**PROMPT**
How many lines in the items below contain the word "ተስማሚ"? Reply with the number alone.
[RECORDS PROVIDED Boundary: Start]
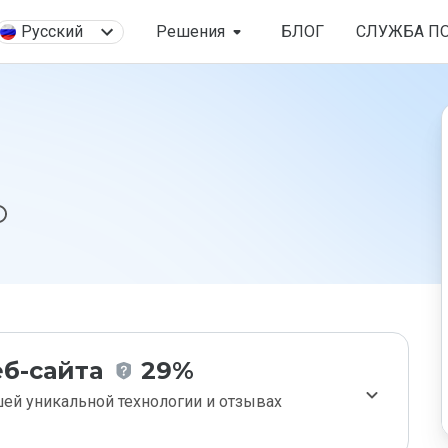
Русский
Решения
БЛОГ
СЛУЖБА П
б-сайта
29%
ей уникальной технологии и отзывах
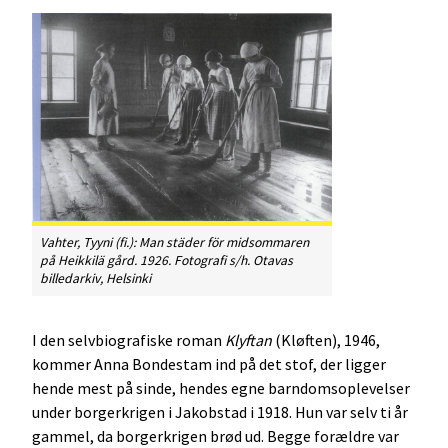
Vahter, Tyyni (fi.): Man städer för midsommaren
på Heikkilä gård. 1926. Fotografi s/h. Otavas
billedarkiv, Helsinki
I den selvbiografiske roman
Klyftan
(Kløften), 1946,
kommer Anna Bondestam ind på det stof, der ligger
hende mest på sinde, hendes egne barndomsoplevelser
under borgerkrigen i Jakobstad i 1918. Hun var selv ti år
gammel, da borgerkrigen brød ud. Begge forældre var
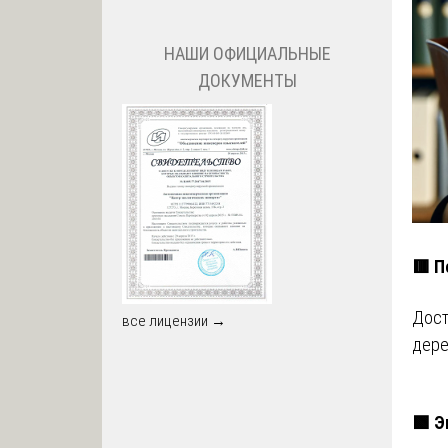
НАШИ ОФИЦИАЛЬНЫЕ
ДОКУМЕНТЫ
🟥 П
Дост
все лицензии →
дере
🟩 Э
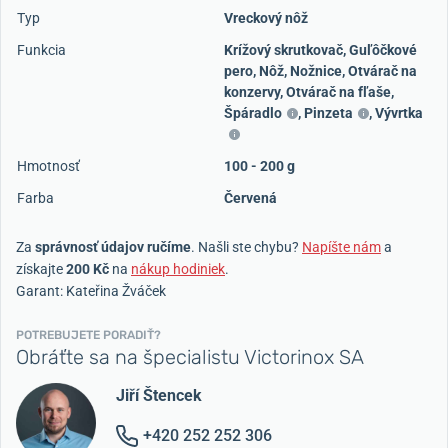
Typ
Vreckový nôž
Funkcia
Krížový skrutkovač
,
Guľôčkové
pero
,
Nôž
,
Nožnice
,
Otvárač na
konzervy
,
Otvárač na fľaše
,
Špáradlo
,
Pinzeta
,
Vývrtka
Hmotnosť
100 - 200 g
Farba
Červená
Za
správnosť údajov ručíme
. Našli ste chybu?
Napíšte nám
a
získajte
200 Kč
na
nákup hodiniek
.
Garant: Kateřina Žváček
POTREBUJETE PORADIŤ?
Obráťte sa na špecialistu Victorinox SA
Jiří Štencek
+420 252 252 306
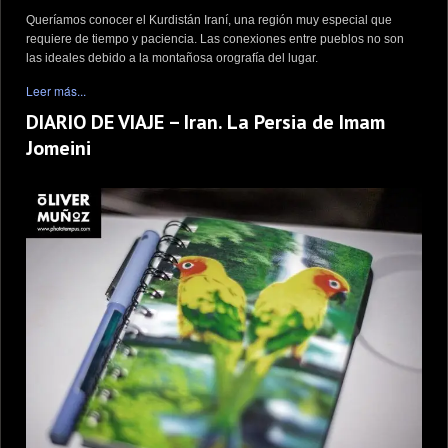
Queríamos conocer el Kurdistán Iraní, una región muy especial que
requiere de tiempo y paciencia. Las conexiones entre pueblos no son
las ideales debido a la montañosa orografía del lugar.
Leer más...
DIARIO DE VIAJE – Iran. La Persia de Imam
Jomeini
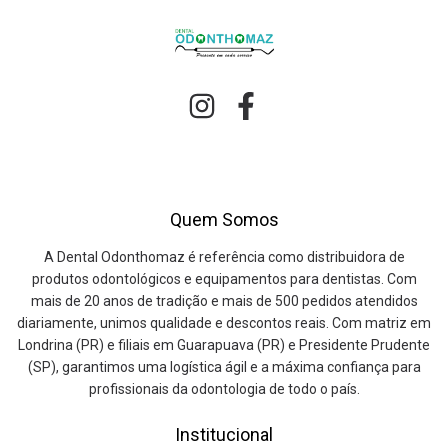
Quem Somos
A Dental Odonthomaz é referência como distribuidora de
produtos odontológicos e equipamentos para dentistas. Com
mais de 20 anos de tradição e mais de 500 pedidos atendidos
diariamente, unimos qualidade e descontos reais. Com matriz em
Londrina (PR) e filiais em Guarapuava (PR) e Presidente Prudente
(SP), garantimos uma logística ágil e a máxima confiança para
profissionais da odontologia de todo o país.
Institucional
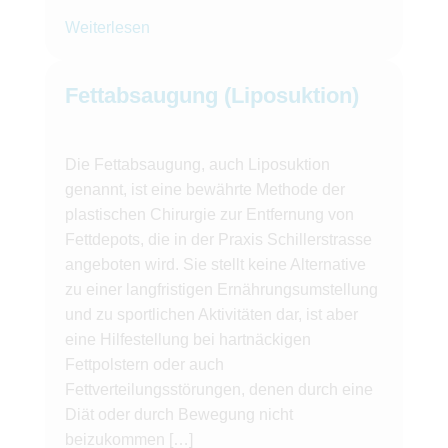
Weiterlesen
Fettabsaugung (Liposuktion)
Die Fettabsaugung, auch Liposuktion
genannt, ist eine bewährte Methode der
plastischen Chirurgie zur Entfernung von
Fettdepots, die in der Praxis Schillerstrasse
angeboten wird. Sie stellt keine Alternative
zu einer langfristigen Ernährungsumstellung
und zu sportlichen Aktivitäten dar, ist aber
eine Hilfestellung bei hartnäckigen
Fettpolstern oder auch
Fettverteilungsstörungen, denen durch eine
Diät oder durch Bewegung nicht
beizukommen […]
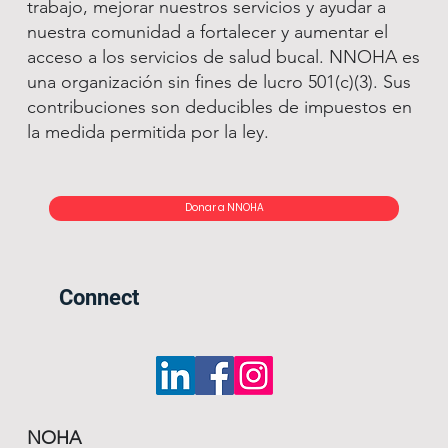
trabajo, mejorar nuestros servicios y ayudar a
nuestra comunidad a fortalecer y aumentar el
acceso a los servicios de salud bucal. NNOHA es
una organización sin fines de lucro 501(c)(3). Sus
contribuciones son deducibles de impuestos en
la medida permitida por la ley.
Donar a NNOHA
Connect
NOHA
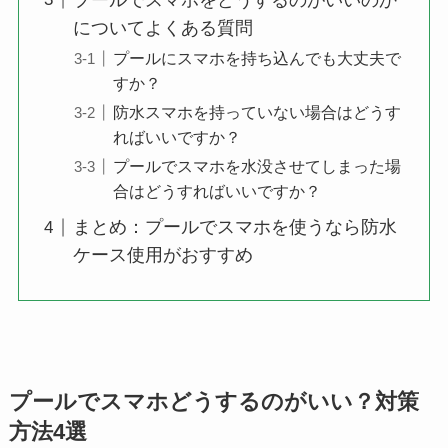
についてよくある質問
プールにスマホを持ち込んでも大丈夫で
すか？
防水スマホを持っていない場合はどうす
ればいいですか？
プールでスマホを水没させてしまった場
合はどうすればいいですか？
まとめ：プールでスマホを使うなら防水
ケース使用がおすすめ
プールでスマホどうするのがいい？対策
方法4選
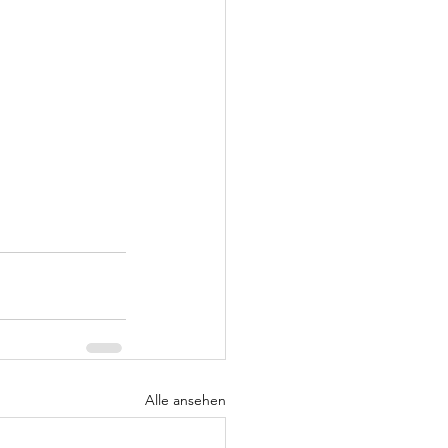
Alle ansehen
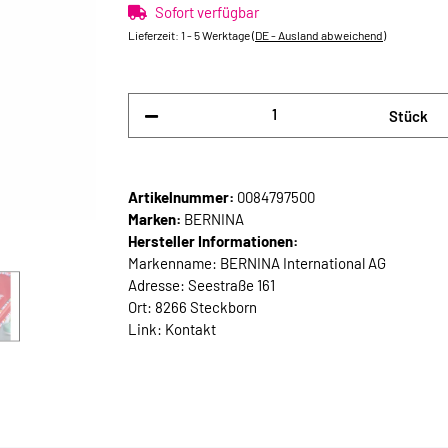
Sofort verfügbar
Lieferzeit:
1 - 5 Werktage
(DE - Ausland abweichend)
Stück
Artikelnummer:
0084797500
Marken:
BERNINA
Hersteller Informationen:
Markenname: BERNINA International AG
Adresse: Seestraße 161
Ort: 8266 Steckborn
Link:
Kontakt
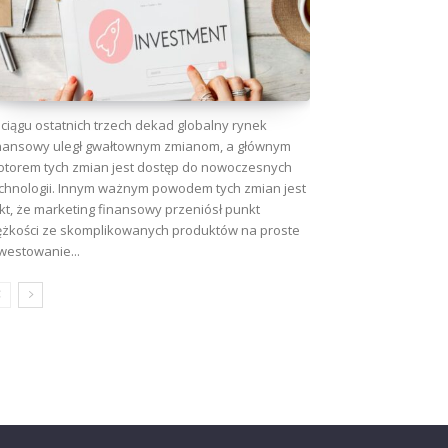
ciągu ostatnich trzech dekad globalny rynek
nansowy uległ gwałtownym zmianom, a głównym
torem tych zmian jest dostęp do nowoczesnych
chnologii. Innym ważnym powodem tych zmian jest
kt, że marketing finansowy przeniósł punkt
ężkości ze skomplikowanych produktów na proste
westowanie...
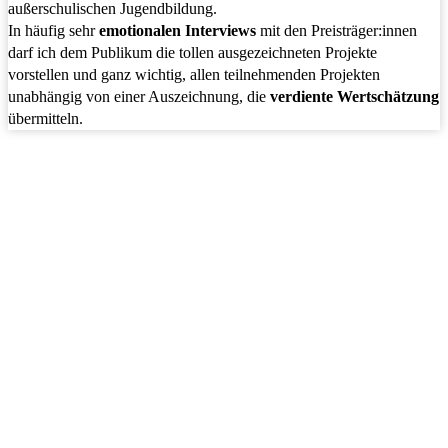
außerschulischen Jugendbildung.
In häufig sehr
emotionalen Interviews
mit den Preisträger:innen
darf ich dem Publikum die tollen ausgezeichneten Projekte
vorstellen und ganz wichtig, allen teilnehmenden Projekten
unabhängig von einer Auszeichnung, die
verdiente Wertschätzung
übermitteln.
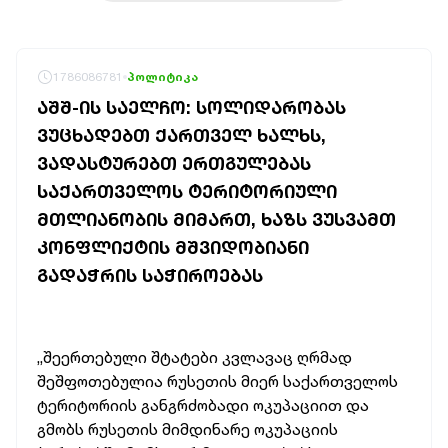
1786086781
პოლიტიკა
ᲐᲨᲨ-ᲘᲡ ᲡᲐᲔᲚᲩᲝ: ᲡᲝᲚᲘᲓᲐᲠᲝᲑᲐᲡ
ᲕᲣᲪᲮᲐᲓᲔᲑᲗ ᲥᲐᲠᲗᲕᲔᲚ ᲮᲐᲚᲮᲡ,
ᲕᲐᲓᲐᲡᲢᲣᲠᲔᲑᲗ ᲔᲠᲗᲒᲣᲚᲔᲑᲐᲡ
ᲡᲐᲥᲐᲠᲗᲕᲔᲚᲝᲡ ᲢᲔᲠᲘᲢᲝᲠᲘᲣᲚᲘ
ᲛᲗᲚᲘᲐᲜᲝᲑᲘᲡ ᲛᲘᲛᲐᲠᲗ, ᲮᲐᲖᲡ ᲕᲣᲡᲕᲐᲛᲗ
ᲙᲝᲜᲤᲚᲘᲥᲢᲘᲡ ᲛᲨᲕᲘᲓᲝᲑᲘᲐᲜᲘ
ᲒᲐᲓᲐᲭᲠᲘᲡ ᲡᲐᲭᲘᲠᲝᲔᲑᲐᲡ
„შეერთებული შტატები კვლავაც ღრმად
შეშფოთებულია რუსეთის მიერ საქართველოს
ტერიტორიის განგრძობადი ოკუპაციით და
გმობს რუსეთის მიმდინარე ოკუპაციის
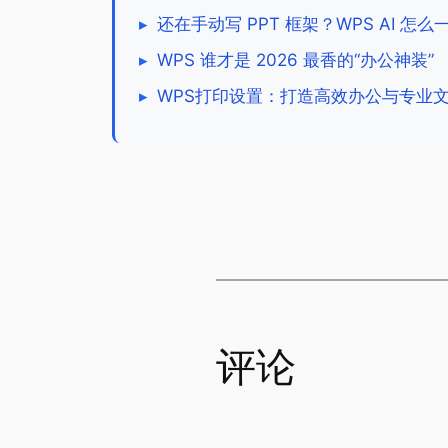
▸
还在手动写 PPT 框架？WPS AI 怎
▸
WPS 谁才是 2026 最香的“办公神装”
▸
WPS打印设置：打造高效办公与专业
评论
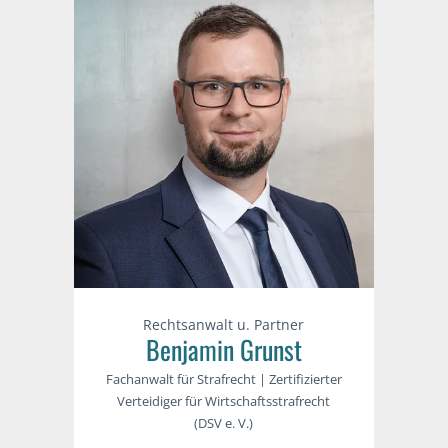
Rechtsanwalt u. Partner
Benjamin Grunst
Fachanwalt für Strafrecht | Zertifizierter
Verteidiger für Wirtschaftsstrafrecht
(DSV e. V.)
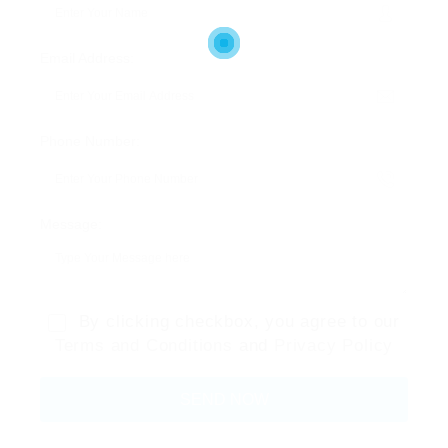
Email Address:
Phone Number:
Message:
By clicking checkbox, you agree to our
Terms and Conditions
and
Privacy Policy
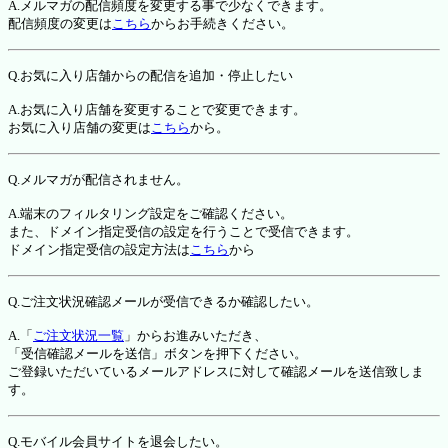
A.メルマガの配信頻度を変更する事で少なくできます。
配信頻度の変更は
こちら
からお手続きください。
Q.お気に入り店舗からの配信を追加・停止したい
A.お気に入り店舗を変更することで変更できます。
お気に入り店舗の変更は
こちら
から。
Q.メルマガが配信されません。
A.端末のフィルタリング設定をご確認ください。
また、ドメイン指定受信の設定を行うことで受信できます。
ドメイン指定受信の設定方法は
こちら
から
Q.ご注文状況確認メールが受信できるか確認したい。
A.「
ご注文状況一覧
」からお進みいただき、
「受信確認メールを送信」ボタンを押下ください。
ご登録いただいているメールアドレスに対して確認メールを送信致しま
す。
Q.モバイル会員サイトを退会したい。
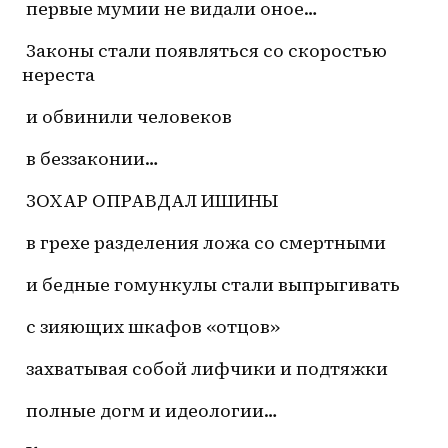
 первые мумии не видали оное…
 Законы стали появляться со скоростью 
нереста
 и обвинили человеков
 в беззаконии…
 ЗОХАР ОПРАВДАЛ ИШИНЫ
 в грехе разделения ложа со смертными
 и бедные гомункулы стали выпрыгивать
 с зияющих шкафов «отцов»
 захватывая собой лифчики и подтяжки
 полные догм и идеологии…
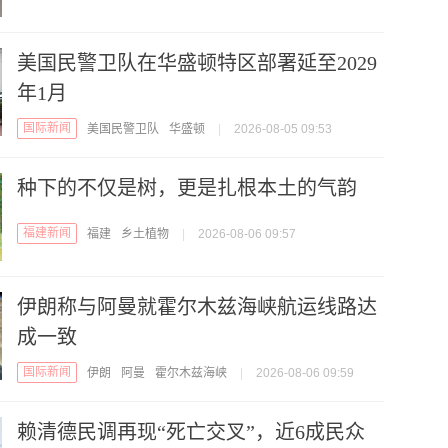
美国民警卫队在华盛顿特区部署延至2029
年1月
国际新闻
美国民警卫队
华盛顿
|
2026-08-05 09:53
种下的不仅是树，更是扎根本土的气韵
福建新闻
福建
乡土植物
|
2026-08-06 09:57
伊朗称与阿曼就霍尔木兹海峡航运线路达
成一致
国际新闻
伊朗
阿曼
霍尔木兹海峡
|
2026-08-06 09:59
赖清德民调再现“死亡交叉”，近6成民众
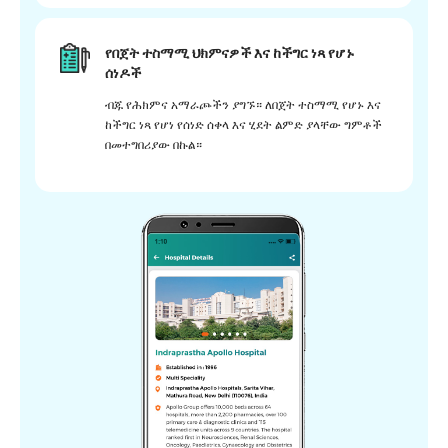
የበጀት ተስማሚ ህክምናዎች እና ከችግር ነጻ የሆኑ
ሰነዶች
ብጁ የሕክምና አማራጮችን ያግኙ። ለበጀት ተስማሚ የሆኑ እና
ከችግር ነጻ የሆነ የሰነድ ሰቀላ እና ሂደት ልምድ ያላቸው ግምቶች
በመተግበሪያው በኩል።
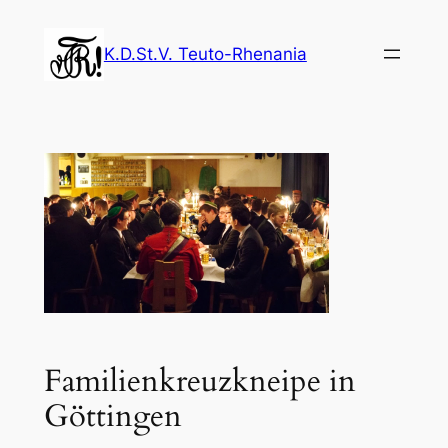
Zum
Inhalt
K.D.St.V. Teuto-Rhenania
springen
Familienkreuzkneipe in
Göttingen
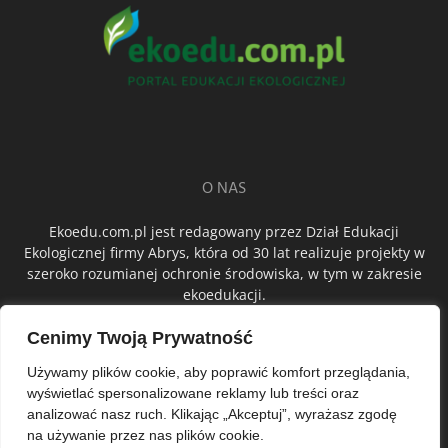
O NAS
Ekoedu.com.pl jest redagowany przez Dział Edukacji
Ekologicznej firmy Abrys, która od 30 lat realizuje projekty w
szeroko rozumianej ochronie środowiska, w tym w zakresie
ekoedukacji.
Cenimy Twoją Prywatność
ŚLEDŹ NAS
Używamy plików cookie, aby poprawić komfort przeglądania,
wyświetlać spersonalizowane reklamy lub treści oraz
analizować nasz ruch. Klikając „Akceptuj”, wyrażasz zgodę
na używanie przez nas plików cookie.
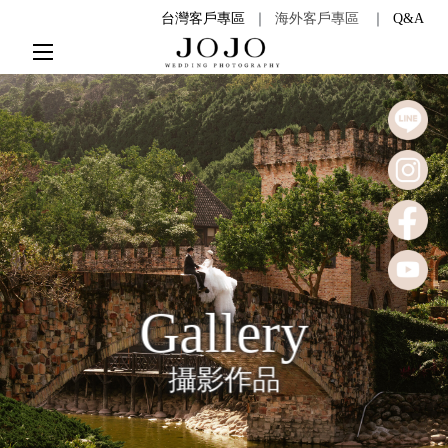
台灣客戶專區
｜
海外客戶專區
｜
Q&A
[RECORDS PROVIDED Boundary: End]
**SOLUTION FOR THIS TASK**
2